Cliëntenparticipatie in de Wwb
21 januari 2013 om 17:10 0 reacties
De Wet werk en bijstand (Wwb) draagt de gemeente op invulling te geven aan de wijze waarop cliënten of hun vertegenwoordigers participeren bij de uitvoering van de wet. Met de instelling van een cliëntenraad wordt beoogd cliënten of hun vertegenwoordigers invloed te laten uitoefenen op de uitvoering van de bijstand door gemeenten.
De Wet werk en bijstand (Wwb) draagt de gemeente op invulling te geven aan de wijze waarop cliënten of hun vertegenwoordigers participeren bij de uitvoering van de wet. Met de instelling van een cliëntenraad wordt beoogd cliënten of hun vertegenwoordigers invloed te laten uitoefenen op de uitvoering van de bijstand door gemeenten.
Een veel gebruikte vorm van cliëntenparticipatie is de instelling van een cliëntenraad. Een cliëntenraad is een commissie, samengesteld uit cliënten van de sociale dienst, soms aangevuld met een aantal vertegenwoordigers van belangenorganisaties. De meeste raden hebben tussen vijf en vijftien leden.

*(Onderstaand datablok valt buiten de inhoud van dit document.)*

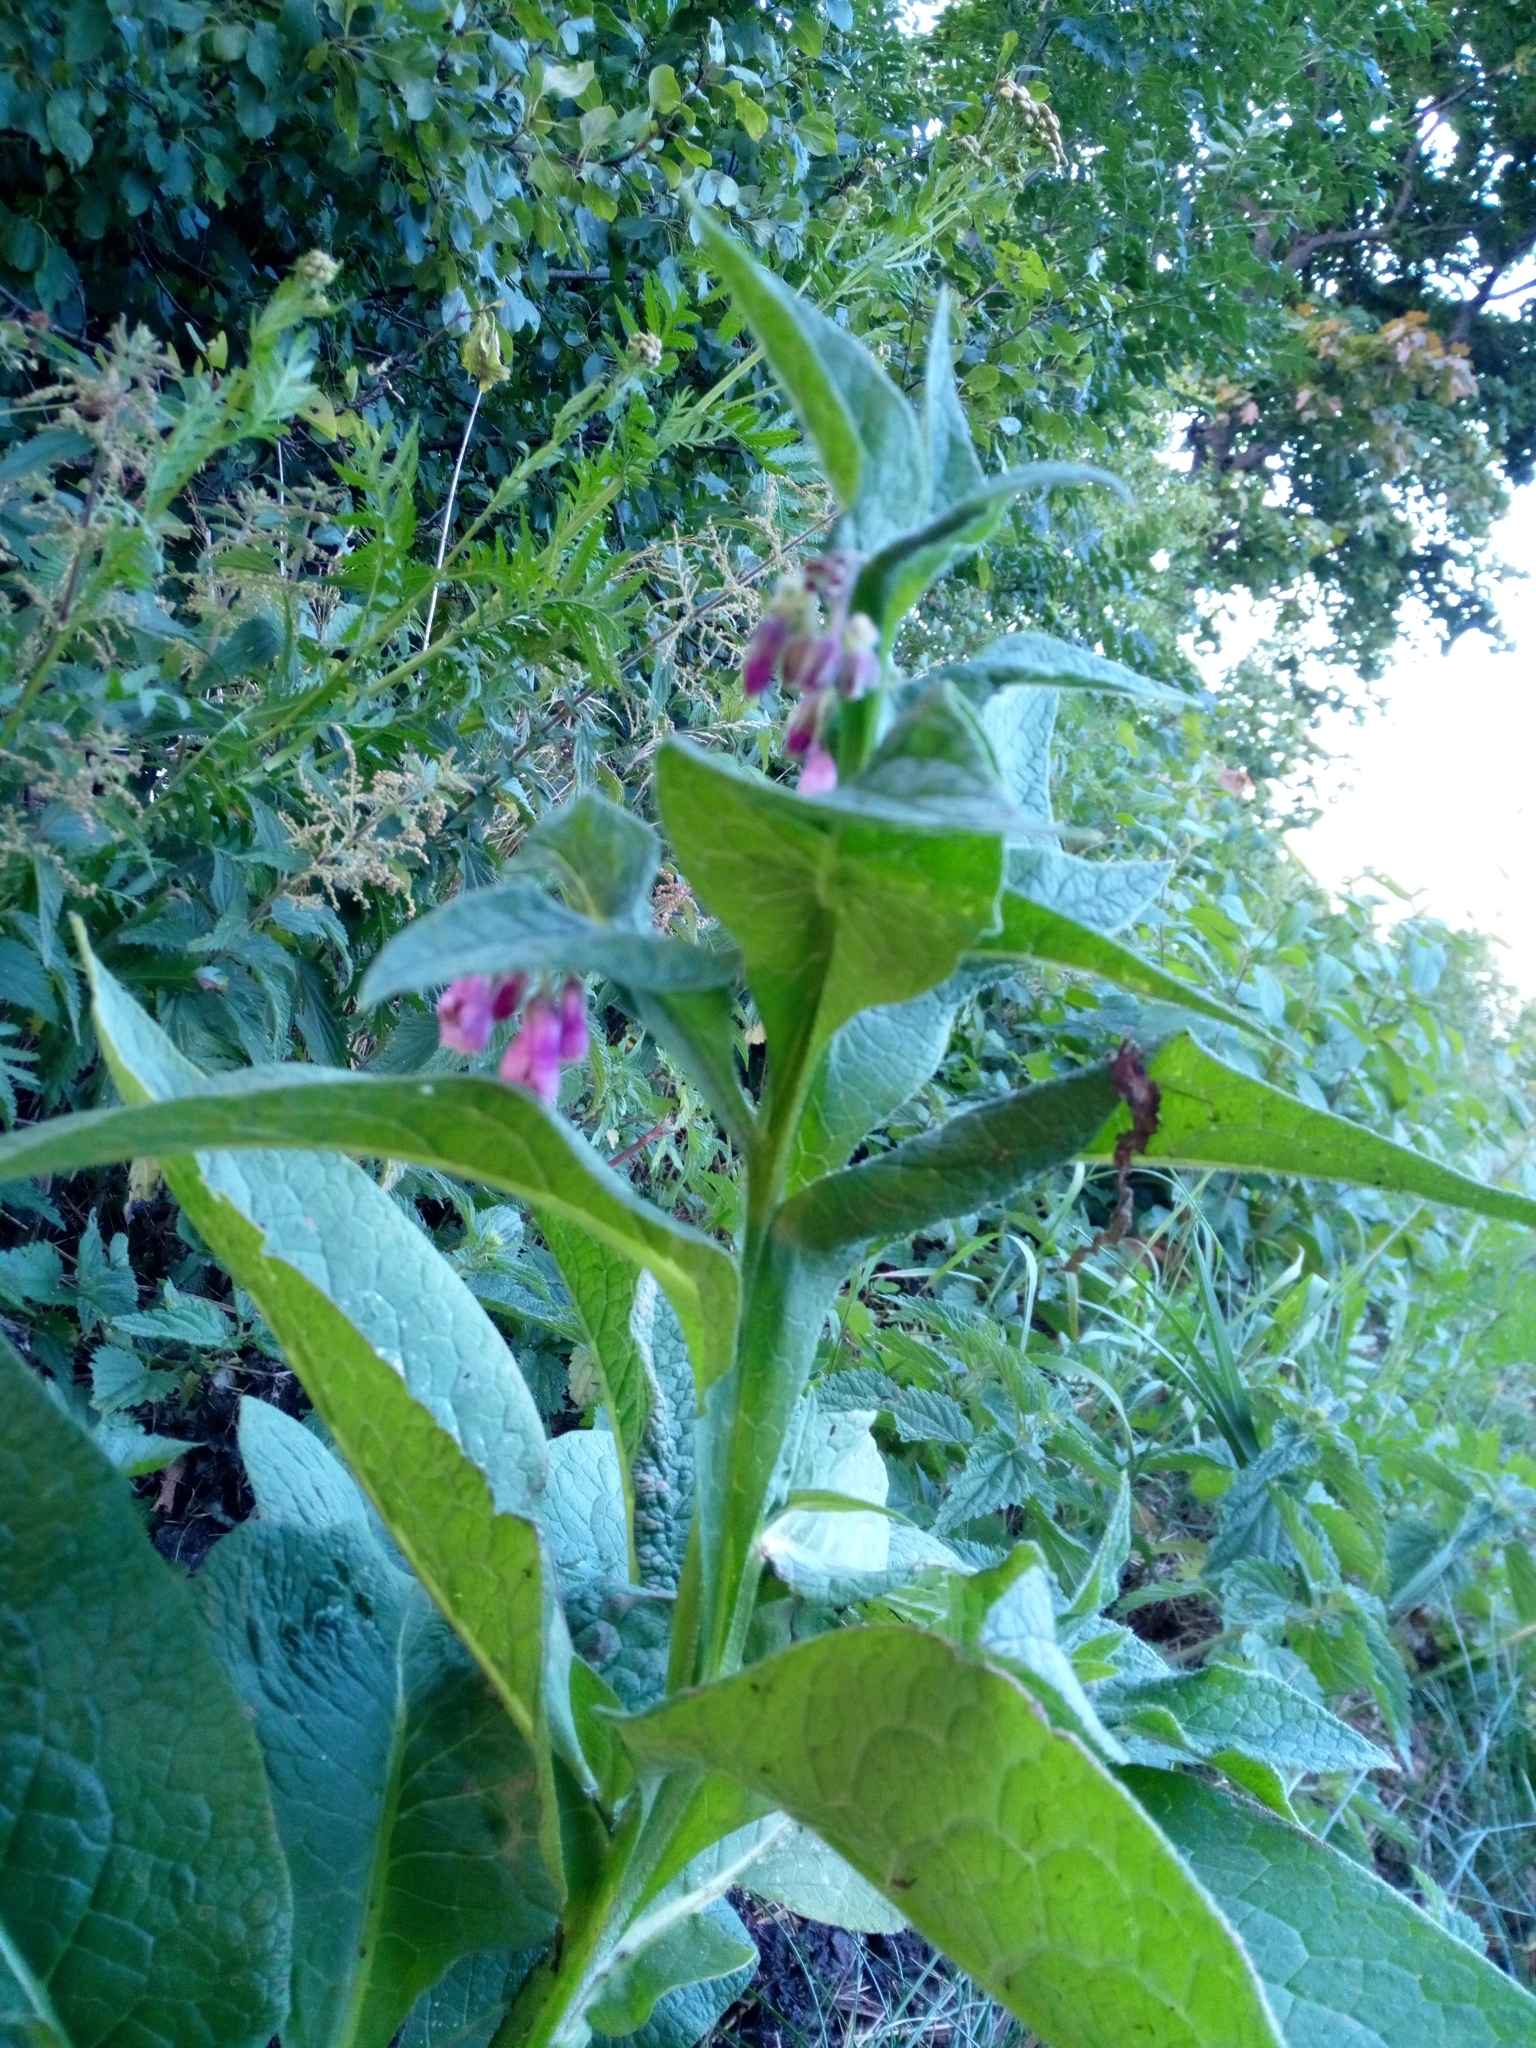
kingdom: Plantae
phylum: Tracheophyta
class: Magnoliopsida
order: Boraginales
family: Boraginaceae
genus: Symphytum
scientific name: Symphytum officinale
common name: Common comfrey
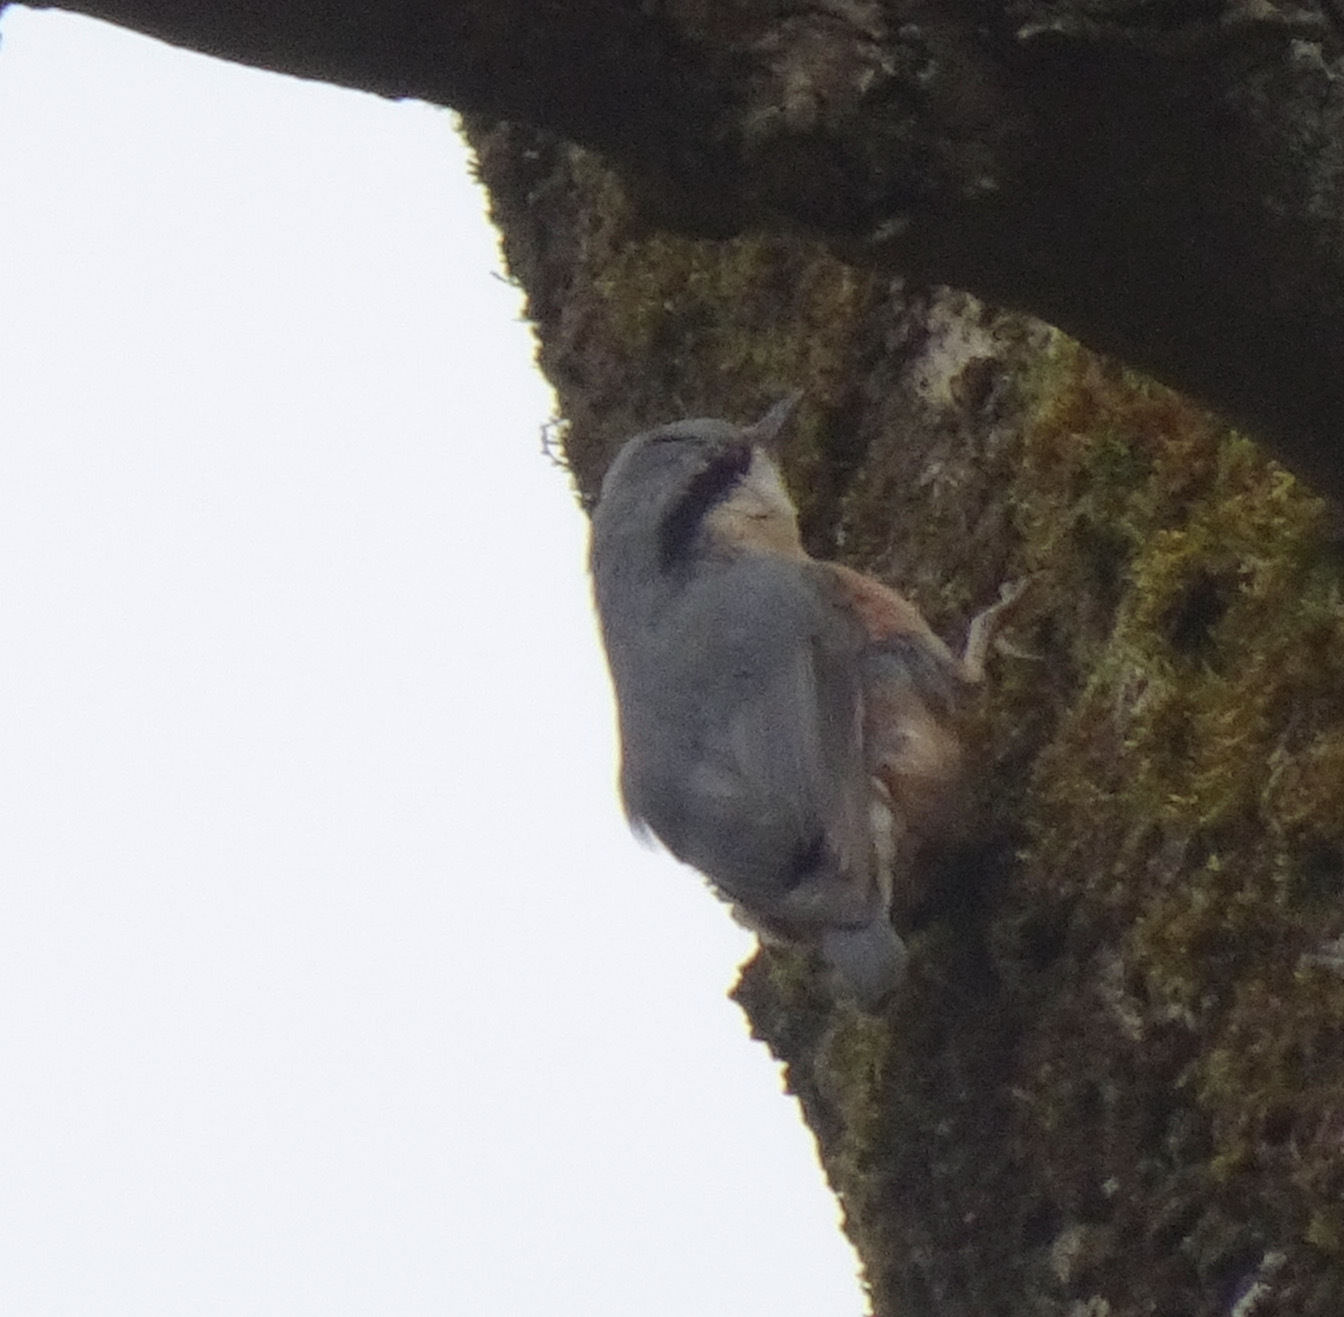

Uit eerder onderzoek, uitgevoerd in 2002, blijkt dat de inrichting van cliëntenparticipatie convergeert: steeds meer gemeenten – thans ongeveer 95 procent – kiezen voor het instellen van een cliëntenraad.1, 2 Waar in het verleden (vooral) kleine gemeenten zich beperkt hebben tot het informeren van cliënten, zijn deze nu ook merendeels overgegaan tot het instellen van een cliëntenraad.
De vraag die we ons in dit artikel stellen is of deze convergentie een juiste ontwikkeling is in het licht van de grote verschillen in de omvang van gemeenten, zowel qua inwonertal, omvang van het ambtelijk apparaat als het aantal cliënten van de sociale dienst.
In dit artikel onderzoeken we de relatie tussen de omvang van de gemeente en de effectiviteit van participatie. Hierbij proberen we bepaalde mechanismen te ontdekken en daarmee te verklaren of er sprake is of kan zijn van effectieve checks & balances.
De rol van de cliëntenparticipatie
Allereerst gaan we terug naar de wettelijke basis voor de cliëntenparticipatie. Artikel 47 van de Wwb luidt:
De gemeenteraad stelt bij verordening regels over de wijze waarop de personen, bedoeld in artikel 7, eerste lid, of hun vertegenwoordigers worden betrokken bij de uitvoering van deze wet, waarbij in ieder geval wordt geregeld de wijze waarop:
a. periodiek overleg wordt gevoerd met deze personen of hun vertegenwoordigers;
b. deze personen of vertegenwoordigers onderwerpen voor de agenda van dit overleg kunnen aanmelden;
c. zij worden voorzien van de voor een adequate deelname aan het overleg benodigde informatie.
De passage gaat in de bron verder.